**EXERCISE DIRECTIONS:**
Set the data below down again, exactly, with every picture left out.

Landmark coordinate records:
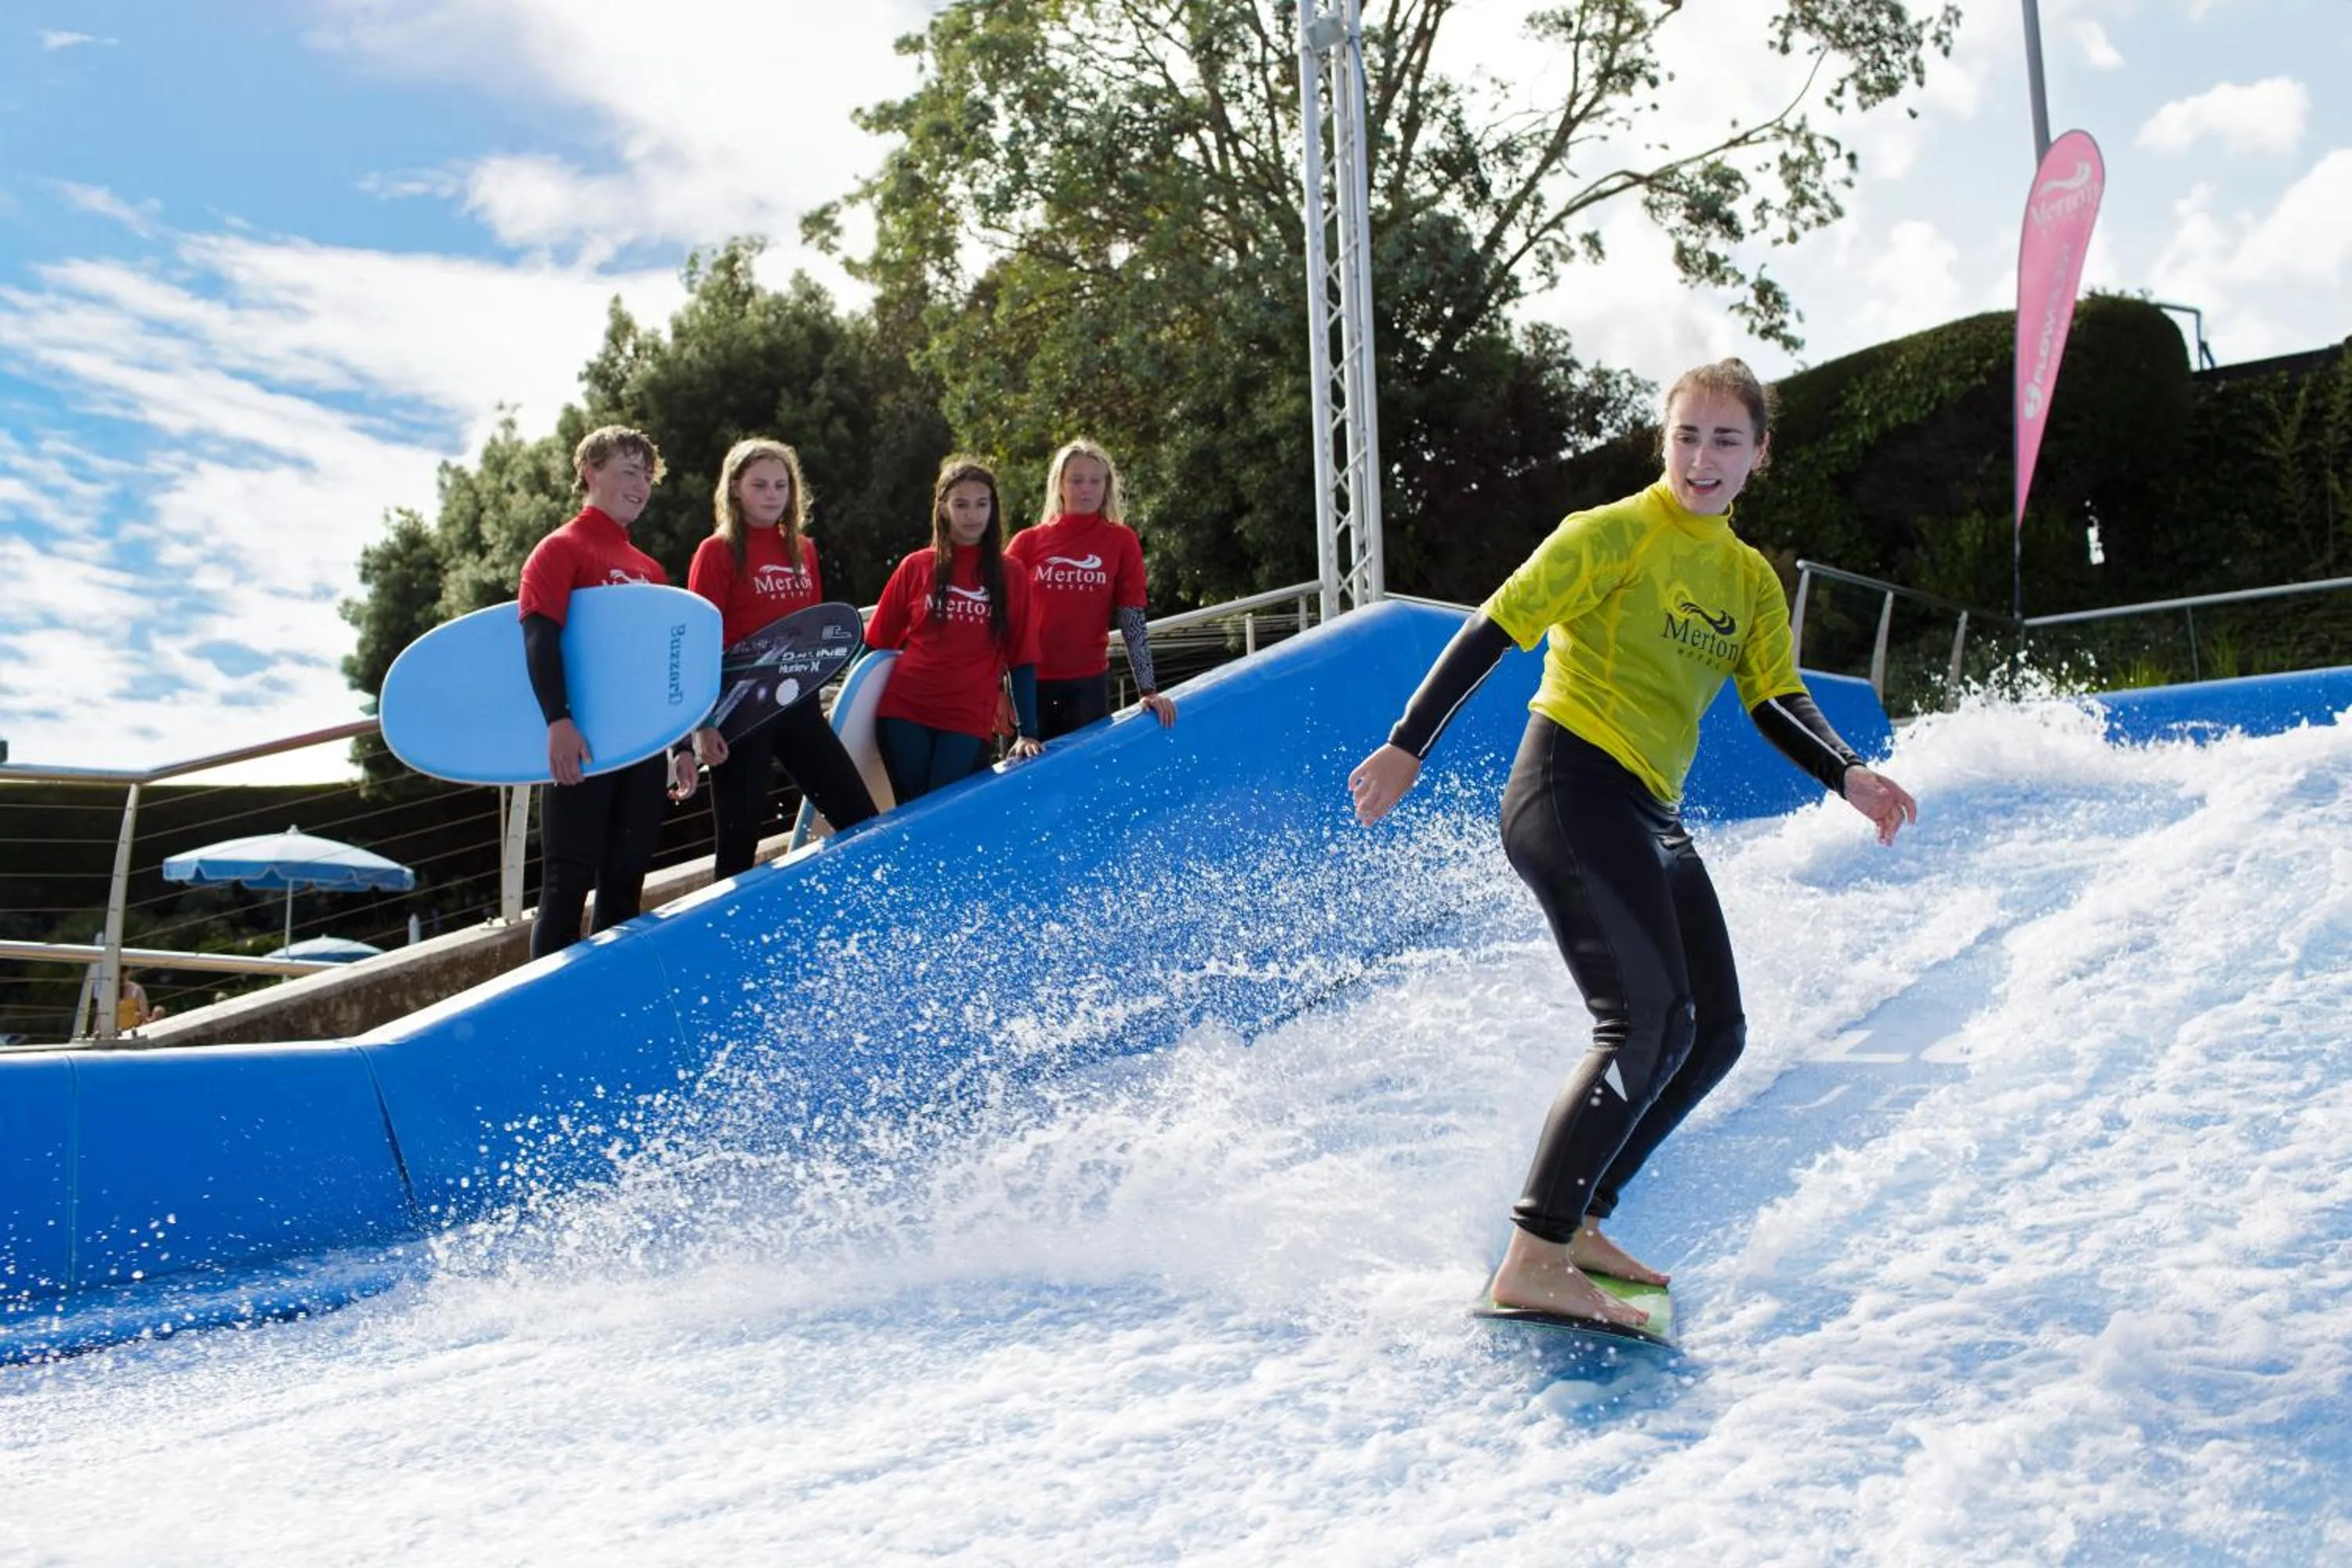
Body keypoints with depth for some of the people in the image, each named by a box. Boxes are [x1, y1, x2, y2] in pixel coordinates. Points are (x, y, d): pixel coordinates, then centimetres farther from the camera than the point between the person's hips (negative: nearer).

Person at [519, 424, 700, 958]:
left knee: (626, 880, 8)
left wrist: (681, 745, 18)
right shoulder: (561, 549, -1)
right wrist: (558, 720, -26)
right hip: (583, 745, -7)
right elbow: (539, 636, -14)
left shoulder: (649, 570, 19)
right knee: (571, 880, -8)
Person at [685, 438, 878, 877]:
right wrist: (703, 723, -13)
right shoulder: (717, 552, -5)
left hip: (799, 705, 6)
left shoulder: (802, 549, 11)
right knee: (738, 840, 1)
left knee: (861, 819, 5)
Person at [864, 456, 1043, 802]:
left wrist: (1027, 732, -3)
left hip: (967, 721, -1)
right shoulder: (916, 567, 7)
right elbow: (878, 643, 12)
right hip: (904, 712, 1)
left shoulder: (1011, 575, 5)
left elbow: (1022, 658, 3)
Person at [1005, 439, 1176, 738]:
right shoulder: (1028, 542, 3)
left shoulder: (1121, 541, 1)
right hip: (1028, 683, 1)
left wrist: (1148, 689, -4)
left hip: (1089, 684, -1)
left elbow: (1133, 620, 0)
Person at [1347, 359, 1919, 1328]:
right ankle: (1532, 1260, -19)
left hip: (1650, 816, 9)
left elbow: (1776, 706, 7)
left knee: (1712, 1032, 9)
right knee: (1645, 1024, -20)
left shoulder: (1752, 581, 15)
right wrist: (1407, 748, -12)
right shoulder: (1612, 536, -6)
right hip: (1570, 791, -9)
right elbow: (1493, 632, -9)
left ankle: (1575, 1220, 18)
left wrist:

**EXPECTED ANSWER:**
Body keypoints with depth for some of the people in the image, each named by a box. Boxes are [x1, y1, x2, y2] in pixel coordinates. Points are (x, y, d): pixel coordinates, then centimetres farther from the camera than the point between the person's hips (negative: nearer).

Person at [519, 424, 700, 958]:
left knee: (626, 880, 8)
left wrist: (681, 745, 18)
right shoulder: (561, 549, -1)
right wrist: (558, 720, -26)
right hip: (583, 745, -7)
right elbow: (539, 636, -14)
left shoulder: (649, 570, 19)
right knee: (571, 880, -8)
Person at [685, 438, 878, 877]:
right wrist: (703, 723, -13)
right shoulder: (717, 552, -5)
left hip: (799, 705, 6)
left shoulder: (802, 549, 11)
right knee: (738, 840, 1)
left knee: (861, 819, 5)
Person at [864, 456, 1043, 802]:
left wrist: (1027, 732, -3)
left hip: (967, 721, -1)
right shoulder: (916, 567, 7)
right elbow: (878, 643, 12)
right hip: (904, 712, 1)
left shoulder: (1011, 575, 5)
left elbow: (1022, 658, 3)
Person at [1005, 439, 1176, 738]:
right shoulder: (1028, 542, 3)
left shoulder: (1121, 541, 1)
right hip: (1028, 683, 1)
left wrist: (1148, 689, -4)
left hip: (1089, 684, -1)
left elbow: (1133, 620, 0)
Person at [1347, 359, 1919, 1328]:
right ankle: (1532, 1260, -19)
left hip: (1650, 816, 9)
left elbow: (1776, 706, 7)
left knee: (1712, 1032, 9)
right knee: (1645, 1024, -20)
left shoulder: (1752, 581, 15)
right wrist: (1407, 748, -12)
right shoulder: (1612, 536, -6)
right hip: (1570, 791, -9)
right elbow: (1493, 632, -9)
left ankle: (1575, 1220, 18)
left wrist:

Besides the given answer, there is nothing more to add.